Nuclear Energy Institute Report on Japan’s Nuclear Reactors, September 21, 2011

Washington, DC–(ENEWSPF)–September 21, 2011.  

Japan’s PM Expects Shutdown Reactors to Restart by Next Summer

Industry/Regulatory/Political Issues

  • Prime Minister Yoshihiko Noda, who will speak at this week’s United Nations general assembly, said he expects Japan’s shutdown nuclear energy facilities to be running by next summer. Since the accident at Fukushima Daiichi, communities throughout Japan have refused to let plants restart after they shut down for routine maintenance. In Japan, local governments have the ability to block nuclear facility restarts. Only about 25 percent of Japan’s nuclear reactors are operating.

Plant Status

  • There will be “continuous and significant growth in the use of nuclear power” over the next 20 years, Yukiya Amano, director general of the International Atomic Energy Agency, said at the organization’s general conference, which is taking place this week. He added that he expects the growth to proceed “at a slower rate than in our previous projections.” The range of growth, he said, is 90 to 350 new reactors by 2030.
  • Radioactive cesium at levels well below the Japanese government’s safety limit has been detected in 4 percent of rice samples from Japan’s Tohoku and Kanto regions.
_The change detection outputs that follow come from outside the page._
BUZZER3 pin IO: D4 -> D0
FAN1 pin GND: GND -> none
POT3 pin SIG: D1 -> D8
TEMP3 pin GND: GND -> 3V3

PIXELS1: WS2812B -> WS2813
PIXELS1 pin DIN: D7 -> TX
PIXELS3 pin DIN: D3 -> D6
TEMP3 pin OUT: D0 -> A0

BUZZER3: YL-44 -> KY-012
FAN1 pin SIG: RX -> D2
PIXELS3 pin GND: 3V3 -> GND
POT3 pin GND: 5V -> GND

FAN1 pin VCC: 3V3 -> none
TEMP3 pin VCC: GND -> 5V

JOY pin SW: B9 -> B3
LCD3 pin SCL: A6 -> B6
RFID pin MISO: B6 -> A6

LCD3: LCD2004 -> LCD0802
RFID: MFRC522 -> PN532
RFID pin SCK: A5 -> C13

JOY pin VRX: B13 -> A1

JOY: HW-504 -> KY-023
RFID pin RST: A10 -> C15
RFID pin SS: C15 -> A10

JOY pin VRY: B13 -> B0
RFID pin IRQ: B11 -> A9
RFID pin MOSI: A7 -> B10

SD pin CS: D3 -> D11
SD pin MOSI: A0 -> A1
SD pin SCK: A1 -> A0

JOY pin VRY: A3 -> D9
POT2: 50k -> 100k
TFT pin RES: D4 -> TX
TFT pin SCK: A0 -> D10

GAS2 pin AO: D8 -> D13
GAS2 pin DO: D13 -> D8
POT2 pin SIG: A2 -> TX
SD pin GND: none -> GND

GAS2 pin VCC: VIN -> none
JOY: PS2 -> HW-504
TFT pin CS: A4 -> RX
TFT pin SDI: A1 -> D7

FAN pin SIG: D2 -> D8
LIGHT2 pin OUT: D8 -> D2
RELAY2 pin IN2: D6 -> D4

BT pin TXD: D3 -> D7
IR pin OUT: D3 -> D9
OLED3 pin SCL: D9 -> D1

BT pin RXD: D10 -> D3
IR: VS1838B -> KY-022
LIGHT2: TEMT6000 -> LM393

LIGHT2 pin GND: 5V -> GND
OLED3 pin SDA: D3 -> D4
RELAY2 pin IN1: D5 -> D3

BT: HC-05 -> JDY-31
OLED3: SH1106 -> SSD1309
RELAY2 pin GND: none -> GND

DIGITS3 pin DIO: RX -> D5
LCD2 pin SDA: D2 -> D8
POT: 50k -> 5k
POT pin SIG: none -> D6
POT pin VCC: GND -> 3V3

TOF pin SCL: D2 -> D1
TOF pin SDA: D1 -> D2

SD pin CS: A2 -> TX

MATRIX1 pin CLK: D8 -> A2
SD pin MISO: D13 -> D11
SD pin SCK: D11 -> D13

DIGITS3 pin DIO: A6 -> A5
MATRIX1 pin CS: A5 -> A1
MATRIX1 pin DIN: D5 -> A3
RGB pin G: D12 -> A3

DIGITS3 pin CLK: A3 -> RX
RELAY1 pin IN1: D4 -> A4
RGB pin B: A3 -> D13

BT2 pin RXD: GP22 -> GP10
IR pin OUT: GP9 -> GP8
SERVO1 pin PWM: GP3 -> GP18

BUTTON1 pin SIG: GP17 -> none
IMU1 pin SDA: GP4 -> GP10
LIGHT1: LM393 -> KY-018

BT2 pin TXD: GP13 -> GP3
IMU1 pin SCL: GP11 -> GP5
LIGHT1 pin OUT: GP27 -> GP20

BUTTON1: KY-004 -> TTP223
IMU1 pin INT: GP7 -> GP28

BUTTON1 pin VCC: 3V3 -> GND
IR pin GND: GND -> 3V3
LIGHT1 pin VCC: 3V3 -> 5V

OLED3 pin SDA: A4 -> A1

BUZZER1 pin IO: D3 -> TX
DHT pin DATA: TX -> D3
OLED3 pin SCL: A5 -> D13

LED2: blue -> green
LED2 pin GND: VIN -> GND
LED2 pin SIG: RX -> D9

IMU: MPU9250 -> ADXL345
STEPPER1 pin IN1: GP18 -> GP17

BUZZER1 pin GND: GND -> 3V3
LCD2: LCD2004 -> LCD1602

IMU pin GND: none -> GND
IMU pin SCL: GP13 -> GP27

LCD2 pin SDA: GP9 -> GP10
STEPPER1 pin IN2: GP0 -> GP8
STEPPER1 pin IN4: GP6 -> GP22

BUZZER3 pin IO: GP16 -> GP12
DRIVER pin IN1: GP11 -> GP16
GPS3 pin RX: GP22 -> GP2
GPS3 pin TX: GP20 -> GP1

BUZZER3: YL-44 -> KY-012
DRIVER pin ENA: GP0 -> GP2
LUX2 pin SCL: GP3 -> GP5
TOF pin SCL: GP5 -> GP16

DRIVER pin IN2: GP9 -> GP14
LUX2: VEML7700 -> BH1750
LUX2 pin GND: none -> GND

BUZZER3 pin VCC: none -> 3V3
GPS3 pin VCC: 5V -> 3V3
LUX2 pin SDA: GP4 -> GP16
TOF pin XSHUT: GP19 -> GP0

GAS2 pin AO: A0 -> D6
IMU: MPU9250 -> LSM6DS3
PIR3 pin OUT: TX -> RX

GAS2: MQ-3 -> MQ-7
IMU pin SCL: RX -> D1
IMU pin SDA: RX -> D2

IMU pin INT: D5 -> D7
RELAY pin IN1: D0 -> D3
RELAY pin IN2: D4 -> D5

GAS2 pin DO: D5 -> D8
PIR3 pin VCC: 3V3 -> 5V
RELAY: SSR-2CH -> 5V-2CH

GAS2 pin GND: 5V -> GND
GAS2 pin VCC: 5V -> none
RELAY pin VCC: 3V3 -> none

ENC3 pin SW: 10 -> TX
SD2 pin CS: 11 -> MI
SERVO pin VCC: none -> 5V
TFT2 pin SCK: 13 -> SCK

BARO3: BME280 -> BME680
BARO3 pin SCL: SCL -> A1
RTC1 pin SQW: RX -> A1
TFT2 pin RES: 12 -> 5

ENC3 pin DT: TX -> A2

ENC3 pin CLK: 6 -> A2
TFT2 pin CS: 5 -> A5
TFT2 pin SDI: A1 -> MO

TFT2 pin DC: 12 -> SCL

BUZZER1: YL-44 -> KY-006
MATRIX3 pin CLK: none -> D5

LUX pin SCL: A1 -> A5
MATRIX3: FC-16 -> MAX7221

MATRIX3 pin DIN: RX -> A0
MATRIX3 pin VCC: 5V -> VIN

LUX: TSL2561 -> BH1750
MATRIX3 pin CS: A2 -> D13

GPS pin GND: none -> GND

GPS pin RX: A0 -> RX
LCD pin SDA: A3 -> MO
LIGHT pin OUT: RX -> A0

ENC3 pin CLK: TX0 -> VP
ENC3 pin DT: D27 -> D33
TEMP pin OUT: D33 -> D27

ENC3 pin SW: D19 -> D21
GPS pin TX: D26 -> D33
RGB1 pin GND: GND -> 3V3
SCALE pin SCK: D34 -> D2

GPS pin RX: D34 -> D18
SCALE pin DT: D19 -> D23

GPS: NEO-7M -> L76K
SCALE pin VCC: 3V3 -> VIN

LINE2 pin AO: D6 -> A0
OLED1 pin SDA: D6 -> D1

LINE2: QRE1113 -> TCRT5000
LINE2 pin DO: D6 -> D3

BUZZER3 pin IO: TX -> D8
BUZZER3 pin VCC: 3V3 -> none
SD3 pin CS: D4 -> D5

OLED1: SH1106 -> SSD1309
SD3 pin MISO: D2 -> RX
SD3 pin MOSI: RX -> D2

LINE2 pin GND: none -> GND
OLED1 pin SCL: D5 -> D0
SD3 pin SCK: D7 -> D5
So far, tests on rice in seven prefectures are complete, but not in Fukushima or Miyagi. Cesium has been detected in rice in 64 locations in Fukushima Prefecture, but the highest level was only about 25 percent of the limit.
  • Japan’s government may lift its evacuation advisories for areas 12.5 to 18.5 miles from the Fukushima Daiichi nuclear energy facility by the end of September. Residents of five municipalities that lie mostly within that zone will be required to prepare for quick evacuation in case of an emergency.

Plant Status

  • In its monthly status report on its roadmap for recovery at the Fukushima Daiichi nuclear energy facility, Tokyo Electric Power Co. said it will increase monitoring of radioactive materials released from the site.  January remains its goal to reach what TEPCO calls a “cold shutdown condition” for the three damaged reactors, the company reports.
  • The Japanese government and TEPCO said the utility will soon begin to install filters to reduce the amount of radioactive substances in the air at reactors 1-3 at the Fukushima Daiichi nuclear energy facility. The new equipment will remove contaminated gases from the reactors. TEPCO also said it expects to complete construction of a giant shield around reactor building 1 by mid-October. The vinyl shield is designed to keep radioactive material from entering the environment.
  • A large amount of groundwater may be entering the nuclear facilities at Fukushima Daiichi. TEPCO reported that 200 to 500 tons of what it believes to be rainwater that had seeped into the soil may be entering reactor buildings through cracks in basement walls, mixing with contaminated water that already is there. For the last several weeks, TEPCO has been decontaminating water that has accumulated at the site and is recycling it to cool the reactors.

Media Highlights

  • Typhoon Roke grazed the Fukushima Daiichi nuclear energy facility and damaged only a security camera, CBS News reported.

Upcoming Events

  • NEI and industry representatives are meeting with NRC staff today to discuss actions related to the NRC’s Japan task force recommendations. The meeting will be webcast.
  • The NRC commissioners will be briefed in a public meeting Oct. 11 on prioritization of long-term recommendations from its Japan task force. The briefing will be webcast.